What are the steps according to pull a permit? does it vary from province to province city to city? There are no requirements to be a licensed as a low voltage technician in our region of British Columbia Canada.


----------



## FrunkSlammer (Aug 31, 2013)

British Columbia falls under the BC Safety Authority, except Burnaby, Maple Ridge, Vancouver, Victoria, West Vancouver, North Vancouver and Surrey... they all have their own inspection departments. 

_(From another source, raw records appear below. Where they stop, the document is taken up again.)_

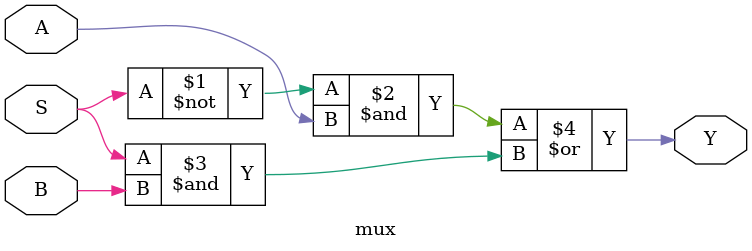
<source format=v>
module mux(Y,A,B,S);
output Y;
input A,B,S;
// Structural modelling

/**wire W1,W2,W3;
not (W3,S);
and (W1,A,W3);
and (W2,B,S);
or (Y,W1,W2);**/

//Data flow modelling

assign Y=(~S&A)|(S&B);

endmodule
</source>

Vancouver is regulating door knobs... can't be surprised they want to regulate your cat5e. That said, it could just be a generic requirement of the customer, without realizing that a permit is not required. Or maybe they're required now?


----------



## five.five-six (Apr 9, 2013)

I've had to pull permits for cat5 many times. In the land of the free and the home of the brave, you have to have a business license in the city you are working in and pay the fees and have it inspected just like anything else.


----------



## lortech (Mar 7, 2012)

*found out the requirments*

Need a Surity bond of 10k Need one year of experience under a employer Need to take a low energy course either though correspondence or local collage Need a FSR number. FSR stands for Field service representative and that is obtained by the BC safty authority.


----------



## FrunkSlammer (Aug 31, 2013)

Good luck, none of those can be acquired quickly.

So is it a Vancouver thing, or a BC thing that they want a permit? And who is telling you that you need a permit?


----------



## triden (Jun 13, 2012)

South of Van? Richmond? I'm curious now


----------